According to the AP article, Walmart will “stop selling handgun ammunition as well as short-barrel rifle ammunition, such as the .223 caliber and 5.56 caliber used in military weapons” once it runs out of its current inventory. The superstore chain will also end the sales of handguns altogether in Alaska, which is the last state in which Walmart sells them. Finally, the company asks customers to refrain from openly carrying firearms in their stores in the future, although law enforcement officers are still permitted to do so, as are civilians with “concealed carry” permits. By maintaining their selection of hunting rifles and their respective ammunition for sale, Walmart hopes to shift its firearm-related profits to sales from hunting equipment, raising the question of how evolution itself has depended on hunting.

When Did We Start Hunting?

As the predecessors of the human race evolved, hunting and gathering played large roles in obtaining proteins for food. However, we rarely consider at which point our early ancestors began hunting in the traditional sense. Fortunately, paleoanthropologists can look at some ancient animal bones and approximate which species of pre-humans actively hunted the animals as opposed to merely scavenging from the carcasses of already dead animals.

“Using this method, we can say that there’s no hard evidence of hunting for australopithecines or for Homo habilis,” said Dr. Barbara J. King, Chancellor Professor of Anthropology at William & Mary (Ret.). “It’s a little bit more questionable with Homo erectus, but still nothing particularly clear with the Homo erectus time point. We already know that Neanderthals did hunt; but in fact, if we look at this transitional time period, what we’ve been admitting is a kind of fuzzy time period of the transitional hominids.”

However, Dr. King said that there is an archaeological site that offers the earliest known, clear-cut evidence of hominid hunting, which is dated to about 250,000 years ago and contains remains of mammoth and rhinoceros.
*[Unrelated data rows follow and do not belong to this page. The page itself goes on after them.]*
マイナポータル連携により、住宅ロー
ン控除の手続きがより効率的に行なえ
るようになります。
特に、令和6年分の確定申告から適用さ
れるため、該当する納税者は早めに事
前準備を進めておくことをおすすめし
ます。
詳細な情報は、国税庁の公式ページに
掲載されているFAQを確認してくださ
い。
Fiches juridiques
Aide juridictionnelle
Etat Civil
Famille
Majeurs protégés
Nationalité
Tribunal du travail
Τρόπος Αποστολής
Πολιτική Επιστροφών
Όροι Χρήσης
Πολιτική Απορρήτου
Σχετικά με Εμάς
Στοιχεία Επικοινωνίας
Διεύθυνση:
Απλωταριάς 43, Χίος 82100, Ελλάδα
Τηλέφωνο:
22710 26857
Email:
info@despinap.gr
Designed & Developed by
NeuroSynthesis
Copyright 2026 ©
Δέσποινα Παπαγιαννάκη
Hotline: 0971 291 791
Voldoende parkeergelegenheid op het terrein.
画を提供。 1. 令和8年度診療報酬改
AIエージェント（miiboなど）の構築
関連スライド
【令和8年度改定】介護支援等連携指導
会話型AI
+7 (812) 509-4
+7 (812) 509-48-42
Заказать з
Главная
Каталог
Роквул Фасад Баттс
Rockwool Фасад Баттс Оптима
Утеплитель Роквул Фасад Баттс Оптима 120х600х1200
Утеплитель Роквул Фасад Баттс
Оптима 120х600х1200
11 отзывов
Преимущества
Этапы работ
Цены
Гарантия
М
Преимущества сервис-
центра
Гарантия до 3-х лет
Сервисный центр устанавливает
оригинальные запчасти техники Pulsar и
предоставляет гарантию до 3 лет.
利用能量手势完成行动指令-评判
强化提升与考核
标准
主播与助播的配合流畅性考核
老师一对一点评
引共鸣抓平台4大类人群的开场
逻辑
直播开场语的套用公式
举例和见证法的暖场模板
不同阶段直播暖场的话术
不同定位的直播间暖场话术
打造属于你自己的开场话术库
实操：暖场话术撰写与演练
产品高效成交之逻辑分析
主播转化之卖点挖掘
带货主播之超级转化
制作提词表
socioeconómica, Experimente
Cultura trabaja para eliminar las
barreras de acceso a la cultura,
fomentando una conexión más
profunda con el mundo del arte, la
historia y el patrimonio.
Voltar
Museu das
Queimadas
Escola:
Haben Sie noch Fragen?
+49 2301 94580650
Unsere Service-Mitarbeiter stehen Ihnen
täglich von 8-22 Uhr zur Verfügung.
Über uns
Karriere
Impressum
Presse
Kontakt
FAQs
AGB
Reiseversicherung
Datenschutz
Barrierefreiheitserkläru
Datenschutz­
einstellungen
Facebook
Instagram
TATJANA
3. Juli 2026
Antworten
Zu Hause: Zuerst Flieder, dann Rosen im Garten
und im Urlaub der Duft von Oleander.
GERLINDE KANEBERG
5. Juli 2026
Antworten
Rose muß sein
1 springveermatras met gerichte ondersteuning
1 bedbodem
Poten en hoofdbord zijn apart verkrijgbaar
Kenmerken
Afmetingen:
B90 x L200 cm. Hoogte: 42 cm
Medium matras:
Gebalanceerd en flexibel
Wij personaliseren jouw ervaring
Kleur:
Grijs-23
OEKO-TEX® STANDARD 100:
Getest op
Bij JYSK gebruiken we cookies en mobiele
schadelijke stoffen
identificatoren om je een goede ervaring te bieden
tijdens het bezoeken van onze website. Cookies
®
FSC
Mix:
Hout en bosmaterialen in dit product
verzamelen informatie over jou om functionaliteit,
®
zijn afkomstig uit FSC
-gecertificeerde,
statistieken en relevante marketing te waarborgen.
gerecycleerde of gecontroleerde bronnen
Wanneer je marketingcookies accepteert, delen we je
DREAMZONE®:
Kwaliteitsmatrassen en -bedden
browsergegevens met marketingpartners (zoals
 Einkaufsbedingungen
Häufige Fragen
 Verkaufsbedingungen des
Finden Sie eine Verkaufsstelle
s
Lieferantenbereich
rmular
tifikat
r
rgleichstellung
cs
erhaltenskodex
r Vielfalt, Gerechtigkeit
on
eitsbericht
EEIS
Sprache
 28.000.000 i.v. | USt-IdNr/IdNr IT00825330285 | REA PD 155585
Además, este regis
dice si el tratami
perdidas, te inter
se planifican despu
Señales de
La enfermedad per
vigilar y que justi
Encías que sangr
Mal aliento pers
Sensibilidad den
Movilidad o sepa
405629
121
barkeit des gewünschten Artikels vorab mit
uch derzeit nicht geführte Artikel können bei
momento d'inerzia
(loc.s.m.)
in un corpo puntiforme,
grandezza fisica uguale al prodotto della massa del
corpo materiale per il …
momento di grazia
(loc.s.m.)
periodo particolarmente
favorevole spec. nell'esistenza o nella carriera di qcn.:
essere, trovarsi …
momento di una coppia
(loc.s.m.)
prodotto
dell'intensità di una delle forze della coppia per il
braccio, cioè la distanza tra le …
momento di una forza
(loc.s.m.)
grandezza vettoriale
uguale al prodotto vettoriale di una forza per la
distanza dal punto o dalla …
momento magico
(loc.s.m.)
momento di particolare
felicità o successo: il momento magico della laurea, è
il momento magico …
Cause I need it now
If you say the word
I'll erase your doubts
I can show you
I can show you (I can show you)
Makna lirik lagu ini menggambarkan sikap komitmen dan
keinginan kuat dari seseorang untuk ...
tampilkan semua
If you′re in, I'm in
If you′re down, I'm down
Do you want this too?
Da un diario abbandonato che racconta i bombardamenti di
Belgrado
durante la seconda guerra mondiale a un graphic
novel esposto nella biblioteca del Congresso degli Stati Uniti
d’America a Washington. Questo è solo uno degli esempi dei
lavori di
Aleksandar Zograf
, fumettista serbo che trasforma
Although chimpanzees hunt, they typically hunt small game and do so without tools.

Chimpanzees Offer a Clue

Dr. King also mentioned that by studying chimpanzees, we find there are many similarities that can give us clues for how much or how little hunting aided our own evolution—whether or not it was a “prime mover,” so to speak. She said the subject has been explored vigorously by anthropologist Craig Stanford and cited what his studies have helped us learn.

Dr. King said that Stanford chose to focus not on the communication and cooperation required to hunt prey, but what happens afterwards with the meat among groups of chimpanzees—and, by extension, hominids.

“To be specific, the strategic use of meat as currency when males interact with females is his single-most key factor,” she said. “What Stanford says is that meat is a kind of political tool, and that figuring out what to do with the meat when you’ve got it is what leads us to be able to appreciate hunting as a prime mover.”

Amazingly enough, male chimpanzees use this currency in two very different ways of obtaining what they want. According to Dr. King (and Stanford), first, male chimps present the meat to female chimps who show visible signs of being fertile and ready for impregnation in order to curry favor and obtain sex. Second, male chimps offer meat to other male chimps who have helped them climb the social hierarchy—or chimps who could do so soon—in order to win friends in a kind of political bid. Although there are currently no hominids around to observe, it’s very possible they did the same thing.

Hunting big game is a 250,000-year way of life tied intricately into gathering and scavenging. Whether done for sustenance or to gain prominence and popularity among the tribe, it’s virtually in our DNA. Walmart’s sales shift, away from handguns and related ammo to emphasizing its hunting equipment that’s always been sold, puts a spotlight on the fascinating, ancient survival technique of hunting.

Dr. Barbara J. King contributed to this article. Dr. King is a biological anthropologist and retired Chancellor Professor of Anthropology at William & Mary in Williamsburg, Virginia. She earned her B.A. in Anthropology from Douglass College, Rutgers University, and her M.A. and Ph.D. from the University of Oklahoma.